Dalam Seminar Nasional ini hadir Bapak Anand Krishna, Tokoh Nasionalis Humanis Lintas Agama, dan Menteri Pendidikan Nasional yang diwakilkan kepada Direktur Profesi Pendidik, Drs. Achmad Dasuki, MM, M.Pd, serta Ketua Harian ForADokSi-BIP Ibu Dewi Juniarti dan Ketua Yayasan Anand Ashram, Ibu Maya Safira Muchtar.

Seminar Nasional Pendidikan ini secara resmi dibuka dengan pemukulan gong oleh Drs. Achmad Dasuki. Seminar ini menghadirkan pembicara dari kalangan praktisi kedokteran - dr. Made Arya Wardhana, Ketua Asosiasi Psikologi Pendidikan Indonesia – DR. Frieda Mayam M. Siahaan, M.Ed, Psikolog dan Konsultan Program AFI (Akademi Fantasi Indosiar) – Dr. Rose Mini A Prianto, dan Artis Iszur Muchtar. Acara ini dipandu oleh Ibu Maya Safira Muchtar sebagai moderator dan Ayu Dyah Pasha sebagai MC Acara.

Dalam sambutannya, Bapak Anand Krishna sebagai inspirator dari ForADokSi mengatakan bahwa profesi guru adalah profesi paling mulia di muka bumi ini. Ketika orang tua menyekolahkan anaknya, maka secara implisit sudah bisa berarti bahwa orang tua itu telah menitipkan anaknya pada seorang guru. Jadi ketika para guru turun ke jalan, atau terpaksa harus bekerja lagi di sore hari untuk memenuhi tuntutan hidup sehari-hari, maka hal ini adalah hal yang sangat memalukan bagi orang tua, yayasan (pendidikan) dan kita semua.

Kemudian definisi kata “Edukasi atau pendidikan” ditampilkan oleh beliau dari berbagai sumber, seperti dalam kata latin “Educare” yang bisa berarti tidak menambahkan sesuatu apapun. Bagi filsuf Yunani, Socrates, definisi pendidikan adalah sesuatu yang sudah ada dan tertanam dalam diri kita. Dari Kitab Vidya (Kawi Sanskrit) dijelaskan bahwa edukasi bukanlah semata-mata pengetahuan (knowledge), tapi lebih merupakan pengetahuan yang diperoleh dari pengalaman pribadi (knowingness).
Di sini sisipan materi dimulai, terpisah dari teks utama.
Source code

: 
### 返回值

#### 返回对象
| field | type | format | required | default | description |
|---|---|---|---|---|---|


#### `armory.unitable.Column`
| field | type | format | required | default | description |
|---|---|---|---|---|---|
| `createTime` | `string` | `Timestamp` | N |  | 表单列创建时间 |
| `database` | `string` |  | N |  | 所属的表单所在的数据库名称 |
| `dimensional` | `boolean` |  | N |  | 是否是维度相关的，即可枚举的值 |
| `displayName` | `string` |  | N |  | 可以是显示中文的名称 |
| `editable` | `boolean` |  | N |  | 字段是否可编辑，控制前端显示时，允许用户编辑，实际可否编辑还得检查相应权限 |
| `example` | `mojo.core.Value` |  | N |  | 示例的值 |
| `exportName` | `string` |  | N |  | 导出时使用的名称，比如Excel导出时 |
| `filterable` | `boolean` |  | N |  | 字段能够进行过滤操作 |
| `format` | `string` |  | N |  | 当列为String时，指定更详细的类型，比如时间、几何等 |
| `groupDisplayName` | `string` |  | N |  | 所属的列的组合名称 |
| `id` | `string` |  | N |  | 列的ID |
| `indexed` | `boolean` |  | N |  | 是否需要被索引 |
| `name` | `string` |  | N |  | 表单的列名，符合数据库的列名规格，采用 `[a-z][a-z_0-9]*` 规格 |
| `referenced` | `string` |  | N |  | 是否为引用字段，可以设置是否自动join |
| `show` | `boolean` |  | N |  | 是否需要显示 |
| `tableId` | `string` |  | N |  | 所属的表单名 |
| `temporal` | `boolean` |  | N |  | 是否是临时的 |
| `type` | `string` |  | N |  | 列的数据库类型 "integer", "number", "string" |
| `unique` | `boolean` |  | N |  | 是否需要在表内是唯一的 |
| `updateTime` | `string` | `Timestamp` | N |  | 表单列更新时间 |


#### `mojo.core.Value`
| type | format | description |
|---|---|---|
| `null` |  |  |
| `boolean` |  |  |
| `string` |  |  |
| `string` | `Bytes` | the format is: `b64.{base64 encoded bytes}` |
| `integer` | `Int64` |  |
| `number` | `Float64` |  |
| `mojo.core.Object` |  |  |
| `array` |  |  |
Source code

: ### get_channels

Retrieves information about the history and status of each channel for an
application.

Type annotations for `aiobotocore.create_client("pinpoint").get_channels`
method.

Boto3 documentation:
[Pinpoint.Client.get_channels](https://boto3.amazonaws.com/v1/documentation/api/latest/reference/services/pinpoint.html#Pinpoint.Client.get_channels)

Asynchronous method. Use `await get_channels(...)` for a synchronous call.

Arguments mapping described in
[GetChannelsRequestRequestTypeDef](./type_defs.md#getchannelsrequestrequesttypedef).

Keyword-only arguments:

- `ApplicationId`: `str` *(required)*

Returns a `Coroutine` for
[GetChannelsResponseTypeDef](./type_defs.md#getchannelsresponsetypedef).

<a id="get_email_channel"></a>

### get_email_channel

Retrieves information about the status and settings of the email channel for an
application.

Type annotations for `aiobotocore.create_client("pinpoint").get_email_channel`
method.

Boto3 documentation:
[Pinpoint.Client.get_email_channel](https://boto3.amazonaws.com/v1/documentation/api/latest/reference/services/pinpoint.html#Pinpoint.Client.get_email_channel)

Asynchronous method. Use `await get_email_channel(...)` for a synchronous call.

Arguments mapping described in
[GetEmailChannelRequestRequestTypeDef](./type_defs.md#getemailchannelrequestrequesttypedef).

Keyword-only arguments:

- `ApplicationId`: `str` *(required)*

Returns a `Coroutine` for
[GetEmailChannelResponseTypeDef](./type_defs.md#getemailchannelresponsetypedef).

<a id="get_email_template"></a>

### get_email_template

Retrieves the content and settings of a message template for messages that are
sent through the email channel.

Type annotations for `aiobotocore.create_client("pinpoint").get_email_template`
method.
Dari Ki Hajar Dewantoro, Bapak Pendidikan Nasional, dijelaskan ada lima prinsip dasar pendidikan, yakni : (1) Freedom (kebebasan). Kebebasan di sini bukanlah kebebasan dalam arti kebebasan tanpa rasa tanggung jawab dan tanpa rasa hormat mendalam pada orang lain. Kebebasan seperti itu adalah Anarkis. (2) Potential (Modal Alam). Jadilah dirimu sendiri dan biarkan orang lain menjadi diri mereka sendiri. “Jadi bila seorang anak suka musik, janganlah diarahkan menjadi dokter, “ kata beliau. Jangan sampai seorang yang berbakat menjadi pedagang dijadikan politisi seperti yang terjadi di negara kita sekarang ini. (3) Culture. Kebudayaan adalah pemekaran dari kondisi mental/emosional yang merupakan hasil dari pengembangan diri dan wawasan. (4) Nationality. Kebangsaan adalah identitas kolektif kita sebagai suatu bangsa, yang mana kita tidak menggunakannya hanya untuk diri sendiri tapi bagi seluruh orang yang tinggal di negara yang sama. (5) Humanity atau Kemanusiaan adalah Satu Bumi Satu Langit dan Satu Kemanusiaan.

Sedangkan Albert Einstein pernah mengatakan bahwa adalah hal yang hampir mustahil bahwa anak-anak yang diajarkan pada jaman ini masih mampu bertanya untuk memuaskan rasa ingin tahu mereka karena sistem pendidikan sekarang ini justru mengekang keingintahuan yang merupakan pemicu dari kreatifitas dalam diri mereka.

Bagi Ki Hajar Dewantoro, tujuan pendidikan sebenarnya adalah budi pekerti. Jadi Budi Pekerti bukanlah sekedar mata pelajaran dalam kurikulum, tapi budi pekerti seharusnya menjadi ‘warna’ dari setiap mata pelajaran yang diajarkan.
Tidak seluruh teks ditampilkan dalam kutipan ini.